**HOW TO COMPLETE THIS TASK:** Can you retype the text in all of the material below word for word, leaving the pictures out of your answer?
==== SUPPLIED DATA
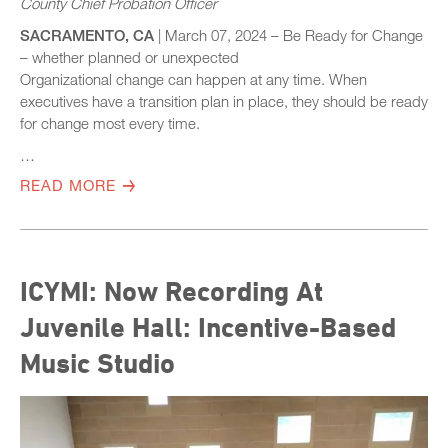
County Chief Probation Officer
SACRAMENTO, CA
| March 07, 2024 – Be Ready for Change
– whether planned or unexpected
Organizational change can happen at any time. When
executives have a transition plan in place, they should be ready
for change most every time.
…
READ MORE
ICYMI: Now Recording At
Juvenile Hall: Incentive-Based
Music Studio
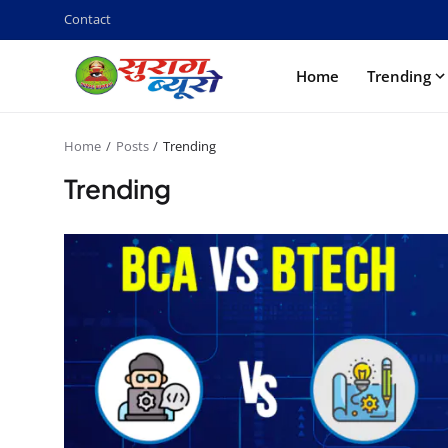
Contact
Home
Trending
Home
Posts
Trending
Trending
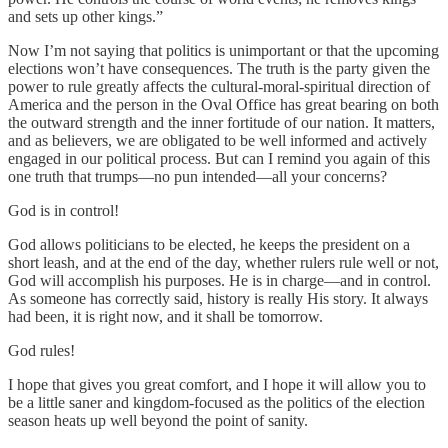
and sets up other kings.”
Now I’m not saying that politics is unimportant or that the upcoming
elections won’t have consequences. The truth is the party given the
power to rule greatly affects the cultural-moral-spiritual direction of
America and the person in the Oval Office has great bearing on both
the outward strength and the inner fortitude of our nation. It matters,
and as believers, we are obligated to be well informed and actively
engaged in our political process. But can I remind you again of this
one truth that trumps—no pun intended—all your concerns?
God is in control!
God allows politicians to be elected, he keeps the president on a
short leash, and at the end of the day, whether rulers rule well or not,
God will accomplish his purposes. He is in charge—and in control.
As someone has correctly said, history is really His story. It always
had been, it is right now, and it shall be tomorrow.
God rules!
I hope that gives you great comfort, and I hope it will allow you to
be a little saner and kingdom-focused as the politics of the election
season heats up well beyond the point of sanity.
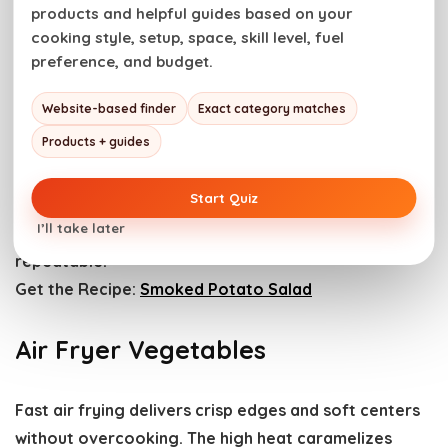
products and helpful guides based on your
Get the Recipe:
Aloo Gobi Masala
cooking style, setup, space, skill level, fuel
preference, and budget.
Smoked Potato Salad
Website-based finder
Exact category matches
Products + guides
Smoked potatoes add a subtle char and creamy,
tender bite. The texture holds up while soaking in
Start Quiz
flavor. Let potatoes cool slightly before mixing.
I’ll take later
Controlled prep keeps everything balanced and
repeatable.
Get the Recipe:
Smoked Potato Salad
Air Fryer Vegetables
Fast air frying delivers crisp edges and soft centers
without overcooking. The high heat caramelizes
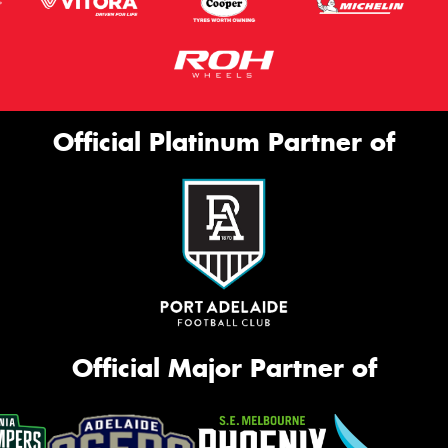
Official Platinum Partner of
Official Major Partner of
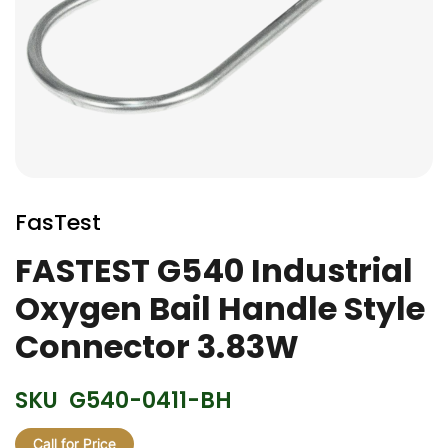
Skip
to
FasTest
the
beginning
FASTEST G540 Industrial
of
Oxygen Bail Handle Style
the
images
Connector 3.83W
gallery
SKU
G540-0411-BH
Call for Price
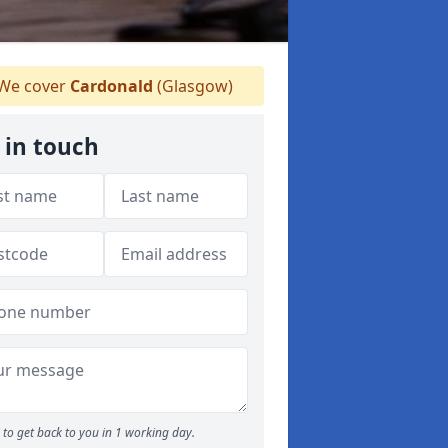
We cover
Cardonald
(Glasgow)
 in touch
to get back to you in 1 working day.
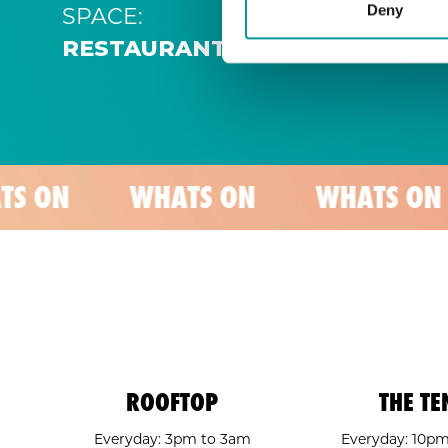
SPACE:
Deny
RESTAURANT
WHATS ON
WHATS ON
WHA
ROOFTOP
THE TE
Everyday: 3pm to 3am
Everyday: 10p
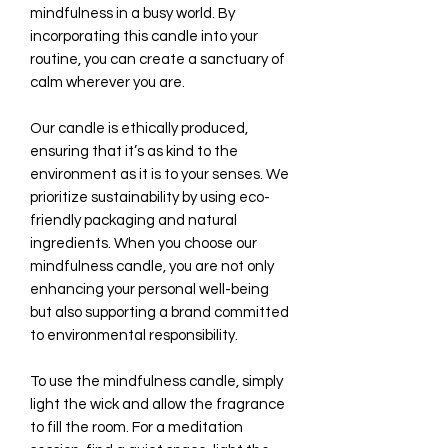
mindfulness in a busy world. By
incorporating this candle into your
routine, you can create a sanctuary of
calm wherever you are.
Our candle is ethically produced,
ensuring that it’s as kind to the
environment as it is to your senses. We
prioritize sustainability by using eco-
friendly packaging and natural
ingredients. When you choose our
mindfulness candle, you are not only
enhancing your personal well-being
but also supporting a brand committed
to environmental responsibility.
To use the mindfulness candle, simply
light the wick and allow the fragrance
to fill the room. For a meditation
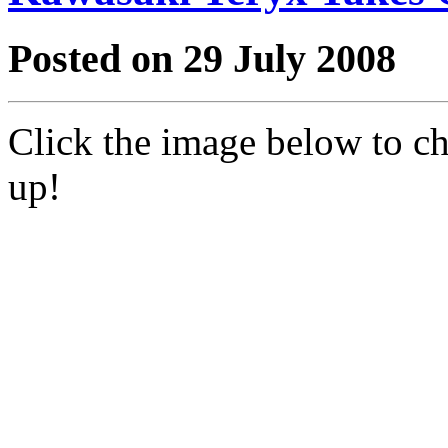
Posted on 29 July 2008
Click the image below to c
up!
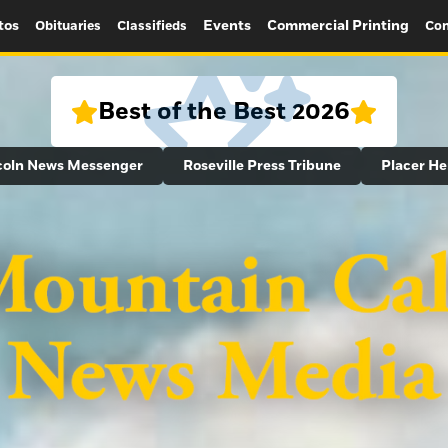
tos
Events
Commercial Printing
Obituaries
Classifieds
Con
Best of the Best 2026
coln News Messenger
Roseville Press Tribune
Placer He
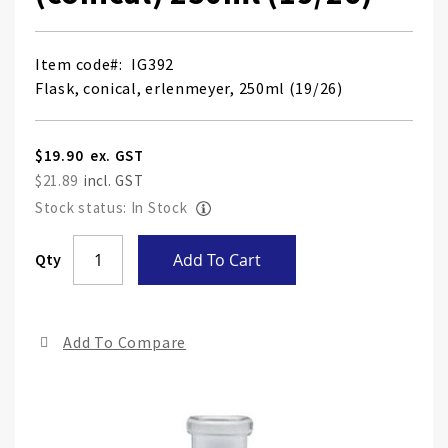
Item code
IG392
Flask, conical, erlenmeyer, 250ml (19/26)
$19.90
$21.89
Stock status: In Stock
Skip
Qty
Add To Cart
to
the
end
Add To Compare
of
the
ima
gall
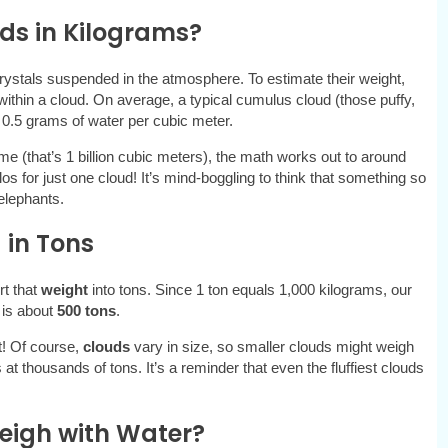
ds in Kilograms?
crystals suspended in the atmosphere. To estimate their weight,
within a cloud. On average, a typical cumulus cloud (those puffy,
 0.5 grams of water per cubic meter.
ume (that’s 1 billion cubic meters), the math works out to around
ilos for just one cloud! It’s mind-boggling to think that something so
elephants.
 in Tons
rt that
weight
into tons. Since 1 ton equals 1,000 kilograms, our
 is about
500 tons
.
et! Of course,
clouds
vary in size, so smaller clouds might weigh
 at thousands of tons. It’s a reminder that even the fluffiest clouds
igh with Water?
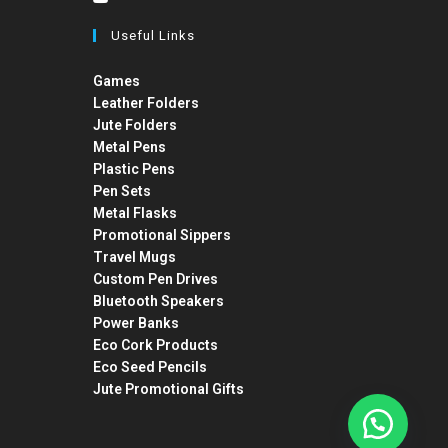
Useful Links
Games
Leather Folders
Jute Folders
Metal Pens
Plastic Pens
Pen Sets
Metal Flasks
Promotional Sippers
Travel Mugs
Custom Pen Drives
Bluetooth Speakers
Power Banks
Eco Cork Products
Eco Seed Pencils
Jute Promotional Gifts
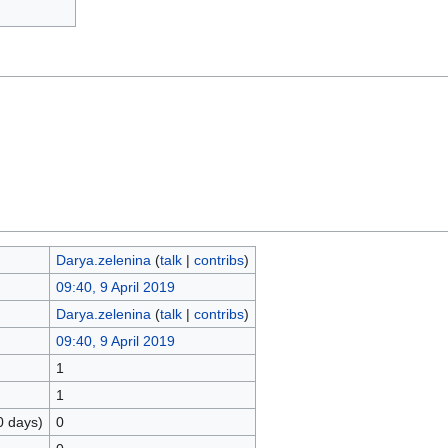
Darya.zelenina
(
talk
|
contribs
)
09:40, 9 April 2019
Darya.zelenina
(
talk
|
contribs
)
09:40, 9 April 2019
1
1
0 days)
0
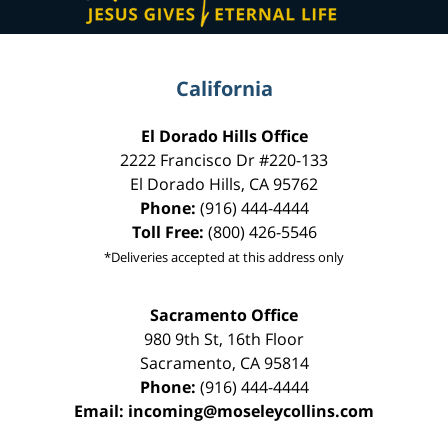
California
El Dorado Hills Office
2222 Francisco Dr
#220-133
El Dorado Hills
,
CA
95762
Phone:
(916) 444-4444
Toll Free:
(800) 426-5546
*Deliveries accepted at this address only
Sacramento Office
980 9th St,
16th Floor
Sacramento
,
CA
95814
Phone:
(916) 444-4444
Email:
incoming@moseleycollins.com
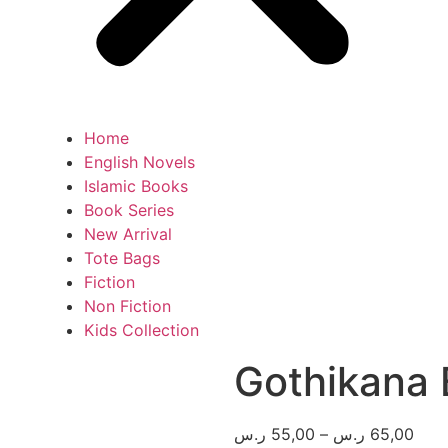
Home
English Novels
Islamic Books
Book Series
New Arrival
Tote Bags
Fiction
Non Fiction
Kids Collection
Gothikana
ر.س
55,00
–
ر.س
65,00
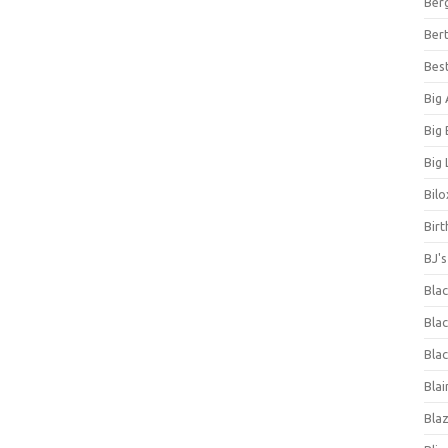
Ber
Bert
Bes
Big
Big
Big 
Bilo
Bir
BJ'
Bla
Blac
Blac
Blai
Bla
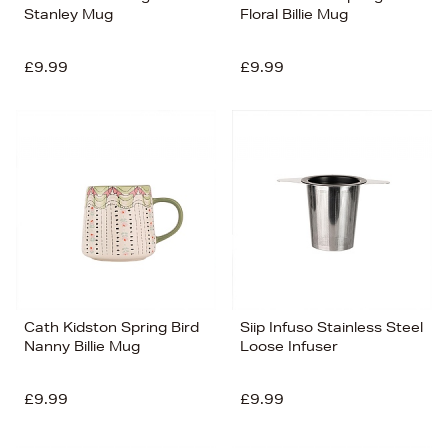
Stanley Mug
Floral Billie Mug
£9.99
£9.99
Cath Kidston Spring Bird
Siip Infuso Stainless Steel
Nanny Billie Mug
Loose Infuser
£9.99
£9.99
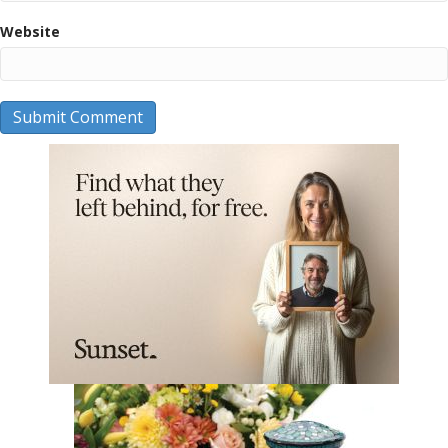
Website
========
**OUTPUT OF THE TASK:**
County Chief Probation Officer
SACRAMENTO, CA
| March 07, 2024 – Be Ready for Change
– whether planned or unexpected
Organizational change can happen at any time. When
executives have a transition plan in place, they should be ready
for change most every time.
…
READ MORE
ICYMI: Now Recording At
Juvenile Hall: Incentive-Based
Music Studio
Contact
Home
Trending
Home
Posts
Trending
Trending
and sets up other kings.”
Now I’m not saying that politics is unimportant or that the upcoming
elections won’t have consequences. The truth is the party given the
power to rule greatly affects the cultural-moral-spiritual direction of
America and the person in the Oval Office has great bearing on both
the outward strength and the inner fortitude of our nation. It matters,
and as believers, we are obligated to be well informed and actively
engaged in our political process. But can I remind you again of this
one truth that trumps—no pun intended—all your concerns?
God is in control!
God allows politicians to be elected, he keeps the president on a
short leash, and at the end of the day, whether rulers rule well or not,
God will accomplish his purposes. He is in charge—and in control.
As someone has correctly said, history is really His story. It always
had been, it is right now, and it shall be tomorrow.
God rules!
I hope that gives you great comfort, and I hope it will allow you to
be a little saner and kingdom-focused as the politics of the election
season heats up well beyond the point of sanity.
products and helpful guides based on your
Get the Recipe:
Aloo Gobi Masala
cooking style, setup, space, skill level, fuel
preference, and budget.
Smoked Potato Salad
Website-based finder
Exact category matches
Products + guides
Smoked potatoes add a subtle char and creamy,
tender bite. The texture holds up while soaking in
Start Quiz
flavor. Let potatoes cool slightly before mixing.
I’ll take later
Controlled prep keeps everything balanced and
repeatable.
Get the Recipe:
Smoked Potato Salad
Air Fryer Vegetables
Fast air frying delivers crisp edges and soft centers
without overcooking. The high heat caramelizes
Official Platinum Partner of
Official Major Partner of
Skip
to
FasTest
the
beginning
FASTEST G540 Industrial
of
Oxygen Bail Handle Style
the
images
Connector 3.83W
gallery
SKU
G540-0411-BH
Call for Price
We cover
Cardonald
(Glasgow)
 in touch
to get back to you in 1 working day.
SPACE:
Deny
RESTAURANT
WHATS ON
WHATS ON
WHA
ROOFTOP
THE TE
Everyday: 3pm to 3am
Everyday: 10p
mindfulness in a busy world. By
incorporating this candle into your
routine, you can create a sanctuary of
calm wherever you are.
Our candle is ethically produced,
ensuring that it’s as kind to the
environment as it is to your senses. We
prioritize sustainability by using eco-
friendly packaging and natural
ingredients. When you choose our
mindfulness candle, you are not only
enhancing your personal well-being
but also supporting a brand committed
to environmental responsibility.
To use the mindfulness candle, simply
light the wick and allow the fragrance
to fill the room. For a meditation
Posted on 29 July 2008
Click the image below to c
up!
tos
Events
Commercial Printing
Obituaries
Classifieds
Con
Best of the Best 2026
coln News Messenger
Roseville Press Tribune
Placer He
Item code
IG392
Flask, conical, erlenmeyer, 250ml (19/26)
$19.90
$21.89
Stock status: In Stock
Skip
Qty
Add To Cart
to
the
end
Add To Compare
of
the
ima
gall
ds in Kilograms?
crystals suspended in the atmosphere. To estimate their weight,
within a cloud. On average, a typical cumulus cloud (those puffy,
 0.5 grams of water per cubic meter.
ume (that’s 1 billion cubic meters), the math works out to around
ilos for just one cloud! It’s mind-boggling to think that something so
elephants.
 in Tons
rt that
weight
into tons. Since 1 ton equals 1,000 kilograms, our
 is about
500 tons
.
et! Of course,
clouds
vary in size, so smaller clouds might weigh
 at thousands of tons. It’s a reminder that even the fluffiest clouds
igh with Water?
Useful Links
Games
Leather Folders
Jute Folders
Metal Pens
Plastic Pens
Pen Sets
Metal Flasks
Promotional Sippers
Travel Mugs
Custom Pen Drives
Bluetooth Speakers
Power Banks
Eco Cork Products
Eco Seed Pencils
Jute Promotional Gifts
Darya.zelenina
(
talk
|
contribs
)
09:40, 9 April 2019
Darya.zelenina
(
talk
|
contribs
)
09:40, 9 April 2019
1
1
0 days)
0
California
El Dorado Hills Office
2222 Francisco Dr
#220-133
El Dorado Hills
,
CA
95762
Phone:
(916) 444-4444
Toll Free:
(800) 426-5546
*Deliveries accepted at this address only
Sacramento Office
980 9th St,
16th Floor
Sacramento
,
CA
95814
Phone:
(916) 444-4444
Email:
incoming@moseleycollins.com
Home
English Novels
Islamic Books
Book Series
New Arrival
Tote Bags
Fiction
Non Fiction
Kids Collection
Gothikana
ر.س
55,00
–
ر.س
65,00
Ber
Bert
Bes
Big
Big
Big 
Bilo
Bir
BJ'
Bla
Blac
Blac
Blai
Bla
Stanley Mug
Floral Billie Mug
£9.99
£9.99
Cath Kidston Spring Bird
Siip Infuso Stainless Steel
Nanny Billie Mug
Loose Infuser
£9.99
£9.99
Website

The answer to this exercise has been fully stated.